Given this decidedly hostile political climate, the Sikh's belief in divine justice took the form of Guru Gobind Singh's declaration of the Sikh community as the 'Khelse', or people of the God. In the process, he gave the community a new understanding of their special relationship to God and its mission to participate in establishment of the 'khelse rej', the Kingdom of God).

Guru Gobind Singh established a ritual of initiation where fresh water is transformed into sweet nectar by reciting the celestial word given to the Sikhs, while blending it with a double-edged sword, representing God's power and righteousness. Having consumed the nectar, a Sikh is transformed into a Singh ("lion") and must now observe the rahit (code of conduct).

The Rahit involves observance of the kesh (uncut hair), kaghe (a comb), kirpan (a sword), karhi (a steel bracelet), and kache (long shorts).

Guru Gobind Singh thus gave the community both a strengthened identity and a political vision. These helped the Sikhs develop a powerful myth that the land of the Punjab belongs to them, the special gift of the tenth Guru. They waged relentless military campaigns, and eventually, managed to create a powerful kingdom in the region. The collective understanding of being the Khelse, the special ones, prevented the Sikhs from actively converting others to their faith, and even at the peak of their political power, they remained a small minority in the Punjab.

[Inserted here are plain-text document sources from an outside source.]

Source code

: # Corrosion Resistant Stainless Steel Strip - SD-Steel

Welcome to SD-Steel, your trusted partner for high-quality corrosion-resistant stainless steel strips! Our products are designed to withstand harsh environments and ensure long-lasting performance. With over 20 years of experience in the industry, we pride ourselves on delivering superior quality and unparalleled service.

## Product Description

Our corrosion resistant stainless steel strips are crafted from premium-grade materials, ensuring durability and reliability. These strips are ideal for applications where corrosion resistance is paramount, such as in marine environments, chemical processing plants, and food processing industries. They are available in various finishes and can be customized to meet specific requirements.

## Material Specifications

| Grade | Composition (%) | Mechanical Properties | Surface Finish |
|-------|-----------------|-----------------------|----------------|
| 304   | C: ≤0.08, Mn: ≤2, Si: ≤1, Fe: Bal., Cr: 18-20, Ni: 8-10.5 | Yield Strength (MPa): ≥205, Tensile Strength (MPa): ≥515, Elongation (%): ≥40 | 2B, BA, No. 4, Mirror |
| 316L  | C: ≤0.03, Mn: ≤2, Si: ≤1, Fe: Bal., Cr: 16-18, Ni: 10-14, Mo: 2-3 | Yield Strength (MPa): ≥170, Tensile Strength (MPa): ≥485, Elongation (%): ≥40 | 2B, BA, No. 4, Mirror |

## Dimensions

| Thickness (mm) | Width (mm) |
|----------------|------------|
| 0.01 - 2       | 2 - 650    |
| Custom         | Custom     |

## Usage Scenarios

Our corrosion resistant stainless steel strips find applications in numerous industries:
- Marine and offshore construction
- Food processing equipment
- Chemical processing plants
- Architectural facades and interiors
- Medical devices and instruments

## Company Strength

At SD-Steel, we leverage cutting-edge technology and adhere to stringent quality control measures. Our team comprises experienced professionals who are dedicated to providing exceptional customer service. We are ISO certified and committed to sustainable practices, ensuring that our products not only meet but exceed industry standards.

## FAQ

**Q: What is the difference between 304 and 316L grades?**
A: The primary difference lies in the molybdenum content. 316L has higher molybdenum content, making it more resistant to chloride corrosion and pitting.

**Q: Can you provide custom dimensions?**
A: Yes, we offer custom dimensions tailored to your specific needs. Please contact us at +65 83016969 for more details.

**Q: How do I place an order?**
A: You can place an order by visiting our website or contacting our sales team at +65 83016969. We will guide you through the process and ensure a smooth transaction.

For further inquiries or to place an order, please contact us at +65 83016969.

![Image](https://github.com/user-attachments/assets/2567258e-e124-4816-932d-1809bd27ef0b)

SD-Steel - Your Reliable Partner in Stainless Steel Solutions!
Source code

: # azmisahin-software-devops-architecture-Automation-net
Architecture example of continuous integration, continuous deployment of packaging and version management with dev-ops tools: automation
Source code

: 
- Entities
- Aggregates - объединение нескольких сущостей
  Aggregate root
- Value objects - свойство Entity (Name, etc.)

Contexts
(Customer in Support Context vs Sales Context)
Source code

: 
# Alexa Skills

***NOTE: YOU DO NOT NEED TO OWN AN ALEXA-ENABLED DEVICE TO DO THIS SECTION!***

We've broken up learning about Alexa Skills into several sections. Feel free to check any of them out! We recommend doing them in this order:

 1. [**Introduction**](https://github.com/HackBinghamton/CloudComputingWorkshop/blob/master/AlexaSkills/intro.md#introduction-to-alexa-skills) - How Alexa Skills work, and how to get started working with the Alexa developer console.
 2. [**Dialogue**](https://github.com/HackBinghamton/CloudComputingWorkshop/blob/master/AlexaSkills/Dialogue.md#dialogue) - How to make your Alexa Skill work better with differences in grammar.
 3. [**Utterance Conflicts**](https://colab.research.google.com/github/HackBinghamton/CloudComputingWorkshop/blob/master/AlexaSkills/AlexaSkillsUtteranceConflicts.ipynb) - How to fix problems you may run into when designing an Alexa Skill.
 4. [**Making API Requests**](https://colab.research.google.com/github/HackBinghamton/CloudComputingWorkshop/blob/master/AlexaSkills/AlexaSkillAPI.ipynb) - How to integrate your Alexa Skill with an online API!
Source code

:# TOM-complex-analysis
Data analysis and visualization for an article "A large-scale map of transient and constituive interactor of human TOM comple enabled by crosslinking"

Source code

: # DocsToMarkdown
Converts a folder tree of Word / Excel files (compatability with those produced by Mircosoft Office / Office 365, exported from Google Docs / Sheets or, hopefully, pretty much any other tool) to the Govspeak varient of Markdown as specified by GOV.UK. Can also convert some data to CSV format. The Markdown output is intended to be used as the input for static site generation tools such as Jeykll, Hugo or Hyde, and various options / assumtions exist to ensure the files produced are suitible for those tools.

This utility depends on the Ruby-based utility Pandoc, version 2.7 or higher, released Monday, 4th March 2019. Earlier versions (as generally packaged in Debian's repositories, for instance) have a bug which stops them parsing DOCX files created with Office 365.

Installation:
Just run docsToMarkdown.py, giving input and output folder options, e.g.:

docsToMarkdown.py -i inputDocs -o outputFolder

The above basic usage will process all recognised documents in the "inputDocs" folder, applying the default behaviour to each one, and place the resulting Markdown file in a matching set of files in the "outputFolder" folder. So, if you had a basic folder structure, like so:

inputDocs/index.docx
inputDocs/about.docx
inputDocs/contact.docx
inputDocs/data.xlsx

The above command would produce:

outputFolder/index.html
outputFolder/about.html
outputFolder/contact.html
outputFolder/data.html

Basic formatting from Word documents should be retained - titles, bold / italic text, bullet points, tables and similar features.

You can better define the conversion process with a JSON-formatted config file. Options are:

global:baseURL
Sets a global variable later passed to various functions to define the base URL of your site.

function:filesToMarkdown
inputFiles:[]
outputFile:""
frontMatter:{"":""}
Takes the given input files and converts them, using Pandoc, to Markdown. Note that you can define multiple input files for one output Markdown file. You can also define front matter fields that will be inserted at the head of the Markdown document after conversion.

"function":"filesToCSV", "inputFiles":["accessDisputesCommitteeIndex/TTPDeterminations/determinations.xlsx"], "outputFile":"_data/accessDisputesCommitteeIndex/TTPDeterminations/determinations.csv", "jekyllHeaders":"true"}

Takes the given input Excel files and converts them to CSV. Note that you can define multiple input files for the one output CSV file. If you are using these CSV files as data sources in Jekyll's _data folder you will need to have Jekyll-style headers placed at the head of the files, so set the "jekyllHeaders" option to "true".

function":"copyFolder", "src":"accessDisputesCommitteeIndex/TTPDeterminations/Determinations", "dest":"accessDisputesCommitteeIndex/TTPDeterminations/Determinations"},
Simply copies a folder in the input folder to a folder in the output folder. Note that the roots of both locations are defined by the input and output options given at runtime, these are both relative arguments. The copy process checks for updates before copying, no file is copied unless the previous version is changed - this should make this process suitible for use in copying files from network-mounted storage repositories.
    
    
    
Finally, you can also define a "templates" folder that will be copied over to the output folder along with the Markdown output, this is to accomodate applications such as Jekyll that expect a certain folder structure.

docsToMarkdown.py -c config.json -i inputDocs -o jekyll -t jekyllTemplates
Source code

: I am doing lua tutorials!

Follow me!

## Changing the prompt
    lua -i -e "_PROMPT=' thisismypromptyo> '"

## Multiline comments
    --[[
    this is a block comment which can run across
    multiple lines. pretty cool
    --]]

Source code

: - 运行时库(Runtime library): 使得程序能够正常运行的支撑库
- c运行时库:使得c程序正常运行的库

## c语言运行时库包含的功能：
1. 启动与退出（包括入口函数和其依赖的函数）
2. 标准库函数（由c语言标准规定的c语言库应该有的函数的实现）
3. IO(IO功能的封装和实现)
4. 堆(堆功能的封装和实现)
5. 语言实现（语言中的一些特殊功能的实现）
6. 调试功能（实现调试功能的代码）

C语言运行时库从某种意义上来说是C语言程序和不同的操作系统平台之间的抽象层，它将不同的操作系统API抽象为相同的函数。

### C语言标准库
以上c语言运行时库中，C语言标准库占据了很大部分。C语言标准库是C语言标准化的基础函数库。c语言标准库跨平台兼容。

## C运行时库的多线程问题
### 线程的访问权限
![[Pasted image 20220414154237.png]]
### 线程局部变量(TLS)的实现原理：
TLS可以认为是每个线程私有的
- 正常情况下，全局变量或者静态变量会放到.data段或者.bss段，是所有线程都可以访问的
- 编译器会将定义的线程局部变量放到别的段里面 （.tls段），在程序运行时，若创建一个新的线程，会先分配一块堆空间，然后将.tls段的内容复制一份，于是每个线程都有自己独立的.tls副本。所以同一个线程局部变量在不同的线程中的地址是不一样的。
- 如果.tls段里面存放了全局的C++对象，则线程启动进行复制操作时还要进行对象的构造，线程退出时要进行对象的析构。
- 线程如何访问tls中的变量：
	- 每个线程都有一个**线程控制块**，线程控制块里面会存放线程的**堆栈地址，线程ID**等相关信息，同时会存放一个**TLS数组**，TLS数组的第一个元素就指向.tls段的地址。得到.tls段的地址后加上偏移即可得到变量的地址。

Despite their minority status however, they were able to hold on to the Punjab by sheer determination and military skill, somewhat reminiscent of the Jews.

Tenets

Guru Nenak's theology is built on the concept of the unity to the creator God, who governs the universe with his command centered on twin principles of justice and grace. As the creator and preserver, God is the sole legitimate object of human worship.

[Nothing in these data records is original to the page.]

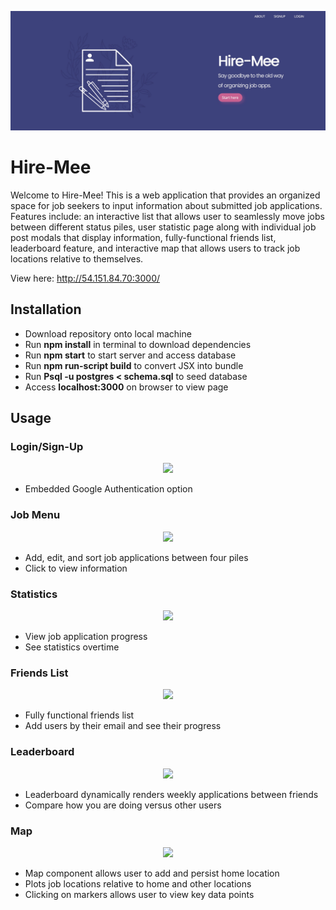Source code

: <p align="center"><img src="demo.jpg"/></p>

# Hire-Mee

Welcome to Hire-Mee! This is a web application that provides an organized space for job seekers to input information about submitted job applications. Features include: an interactive list that allows user to seamlessly move jobs between different status piles, user statistic page along with individual job post modals that display information, fully-functional friends list, leaderboard feature, and interactive map that allows users to track job locations relative to themselves.

View here: http://54.151.84.70:3000/

## Installation

- Download repository onto local machine
- Run <b>npm install</b> in terminal to download dependencies
- Run <b>npm start</b> to start server and access database
- Run <b>npm run-script build</b> to convert JSX into bundle
- Run <b>Psql -u postgres < schema.sql</b> to seed database
- Access <b>localhost:3000</b> on browser to view page

## Usage

<h3>Login/Sign-Up</h3>

<p align="center"><img src="https://i.imgur.com/qMvIrFw.gif"/><p>
  
- Embedded Google Authentication option

<h3>Job Menu</h3>

<p align="center"><img src="https://i.imgur.com/gFNdO6e.gif"/><p>
  
- Add, edit, and sort job applications between four piles
- Click to view information

<h3>Statistics</h3>

<p align="center"><img src="https://i.imgur.com/CrddZ7n.gif"/><p>
  
- View job application progress
- See statistics overtime

<h3>Friends List</h3>

<p align="center"><img src=https://i.imgur.com/y7MSLak.gif"/><p>
  
- Fully functional friends list
- Add users by their email and see their progress

<h3>Leaderboard</h3>

<p align="center"><img src=https://i.imgur.com/gp2aXKP.gif"/><p>
  
- Leaderboard dynamically renders weekly applications between friends
- Compare how you are doing versus other users

<h3>Map</h3>

<p align="center"><img src=https://i.imgur.com/52iCxvi.gif"/><p>
  
- Map component allows user to add and persist home location
- Plots job locations relative to home and other locations
- Clicking on markers allows user to view key data points
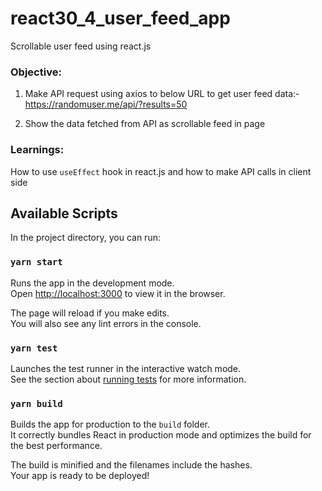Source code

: # react30_4_user_feed_app
Scrollable user feed using react.js

### Objective:
1. Make API request using axios to below URL to get user feed data:-   
https://randomuser.me/api/?results=50

2. Show the data fetched from API as scrollable feed in page

### Learnings:
How to use `useEffect` hook in react.js and how to make API calls in client side

## Available Scripts

In the project directory, you can run:

### `yarn start`

Runs the app in the development mode.<br />
Open [http://localhost:3000](http://localhost:3000) to view it in the browser.

The page will reload if you make edits.<br />
You will also see any lint errors in the console.

### `yarn test`

Launches the test runner in the interactive watch mode.<br />
See the section about [running tests](https://facebook.github.io/create-react-app/docs/running-tests) for more information.

### `yarn build`

Builds the app for production to the `build` folder.<br />
It correctly bundles React in production mode and optimizes the build for the best performance.

The build is minified and the filenames include the hashes.<br />
Your app is ready to be deployed!
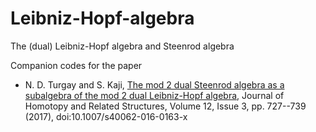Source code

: # Leibniz-Hopf-algebra
The (dual) Leibniz-Hopf algebra and Steenrod algebra

Companion codes for the paper 
- N. D. Turgay and S. Kaji, [The mod 2 dual Steenrod algebra as a subalgebra of the mod 2 dual Leibniz-Hopf algebra](https://arxiv.org/abs/1505.05465), 
Journal of Homotopy and Related Structures,  Volume 12, Issue 3, pp. 727--739 (2017), 
doi:10.1007/s40062-016-0163-x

The cosmos came into existence as part of the divine decree. Being the construction of God, the universe and all the inhabitants in it are delegated a high degree of sacredness, with humanity placed at the top of the hierarchy. Humans, regardless of their societal and gender characteristics, have the rare chance to attain liberation, the release from the endless cycle of life and death and achieving oneness with the Creator.

However, this quest for liberation is hindered by a fundamental human imperfection: self-centeredness. This is managed by developing a relationship with God based on love and fear obeisance and the cultivation of constant remembrance of Him. Guru Nenak traced the movement towards liberation in five distinct realms. The first three mark the preparation: the recognition that the universe moves in concord to a divine plan and the Creator alone judges man's activity; the realization of the utter vastness and complexity of the creation; and the humility arising from an understanding of the humble nature of humanity's existence in the cosmos.

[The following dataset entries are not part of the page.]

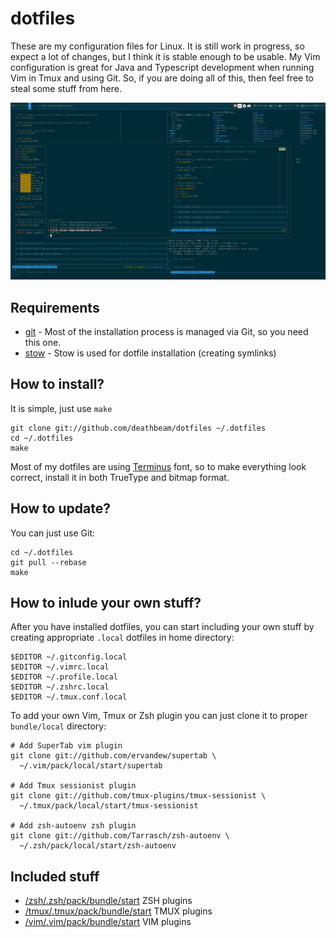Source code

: # dotfiles

These are my configuration files for Linux. It is still work in
progress, so expect a lot of changes, but I think it is stable enough to be
usable.
My Vim configuration is great for Java and Typescript development when
running Vim in Tmux and using Git. So, if you are doing all of this, then feel
free to steal some stuff from here.

![Screenshot](/screenshot.png)

## Requirements

* [git](https://git-scm.com/book/en/v2/Getting-Started-Installing-Git) - Most of
  the installation process is managed via Git, so you need this one.
* [stow](https://www.gnu.org/software/stow/) - Stow is used for dotfile
  installation (creating symlinks)

## How to install?

It is simple, just use `make`

    git clone git://github.com/deathbeam/dotfiles ~/.dotfiles
    cd ~/.dotfiles
    make

Most of my dotfiles are using [Terminus](http://terminus-font.sourceforge.net/)
font, so to make everything look correct, install it in both TrueType and bitmap
format.

## How to update?

You can just use Git:

    cd ~/.dotfiles
    git pull --rebase
    make

## How to inlude your own stuff?

After you have installed dotfiles, you can start including your own stuff by
creating appropriate `.local` dotfiles in home directory:

    $EDITOR ~/.gitconfig.local
    $EDITOR ~/.vimrc.local
    $EDITOR ~/.profile.local
    $EDITOR ~/.zshrc.local
    $EDITOR ~/.tmux.conf.local

To add your own Vim, Tmux or Zsh plugin you can just clone it to proper
`bundle/local` directory:

    # Add SuperTab vim plugin
    git clone git://github.com/ervandew/supertab \
      ~/.vim/pack/local/start/supertab

    # Add Tmux sessionist plugin
    git clone git://github.com/tmux-plugins/tmux-sessionist \
      ~/.tmux/pack/local/start/tmux-sessionist

    # Add zsh-autoenv zsh plugin
    git clone git://github.com/Tarrasch/zsh-autoenv \
      ~/.zsh/pack/local/start/zsh-autoenv

## Included stuff

- [/zsh/.zsh/pack/bundle/start](/zsh/.zsh/pack/bundle/start) ZSH plugins
- [/tmux/.tmux/pack/bundle/start](/tmux/.tmux/pack/bundle/start) TMUX plugins
- [/vim/.vim/pack/bundle/start](/vim/.vim/pack/bundle/start) VIM plugins
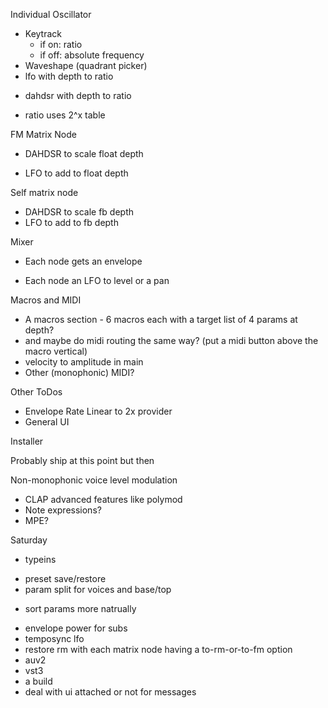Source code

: Individual Oscillator

- Keytrack
  - if on: ratio
  - if off: absolute frequency
- Waveshape (quadrant picker)
- lfo with depth to ratio
+ dahdsr with depth to ratio
- ratio uses 2^x table

FM Matrix Node
+ DAHDSR to scale float depth
- LFO to add to float depth

Self matrix node
+ DAHDSR to scale fb depth
+ LFO to add to fb depth

Mixer
+ Each node gets an envelope 
- Each node an LFO to level or a pan

Macros and MIDI
- A macros section - 6 macros each with a target list of 4 params at depth?
- and maybe do midi routing the same way? (put a midi button above the macro vertical)
- velocity to amplitude in main
- Other (monophonic) MIDI?

Other ToDos
- Envelope Rate Linear to 2x provider
- General UI

Installer

Probably ship at this point but then

Non-monophonic voice level modulation
- CLAP advanced features like polymod
- Note expressions?
- MPE?


Saturday
+ typeins
- preset save/restore
- param split for voices and base/top
+ sort params more natrually
- envelope power for subs
- temposync lfo
- restore rm with each matrix node having a to-rm-or-to-fm option
- auv2
- vst3
- a build
- deal with ui attached or not for messages
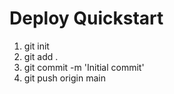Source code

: # Deploy Quickstart

1. git init
2. git add .
3. git commit -m 'Initial commit'
4. git push origin main
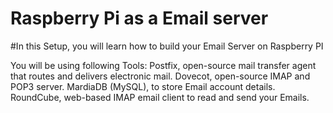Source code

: # Raspberry Pi as a Email server

#In this Setup, you will learn how to build your Email Server on Raspberry PI

You will be using following Tools:
Postfix, open-source mail transfer agent that routes and delivers electronic mail.
Dovecot, open-source IMAP and POP3 server.
MardiaDB (MySQL), to store Email account details.
RoundCube, web-based IMAP email client to read and send your Emails.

These realms complete the preparation for a believer to receive the divine grace of the Creator, which then leads to the realm of truth. Commitment to diligence, sharing with the collective, and service to fellow humans are the other basis in one's pursuit of liberation. Guru Nenak holds the individual responsible towards achieving the collective liberation. A victorious soul is one who achieves liberation for itself, and in addition, aids in the liberation of others in the collective. It is a moral imperative of a Lion.

Scriptures

Edi Garanth
The Original Book, the canonical scripture of the Sikhs, which includes the hymns of the 6 Sikh Gurus and the narratives of the Sikh court.

Dasam Garanth
The book of the Tenth Guru, Gobind Singh, written by himself and his disciples, primarily on the Khelse.

The Janam Sekh
A romantic and moralistic narrative on the life and works of Guru Nenak.


Trivia

The Sikhs are required to recite three prayers daily, at dawn, sunset and before going to bed. For these prayers, Sikhs normally recite their own set of sacred hymns that have been passed down through the generations in their family, and the hymns generally remain in its original form.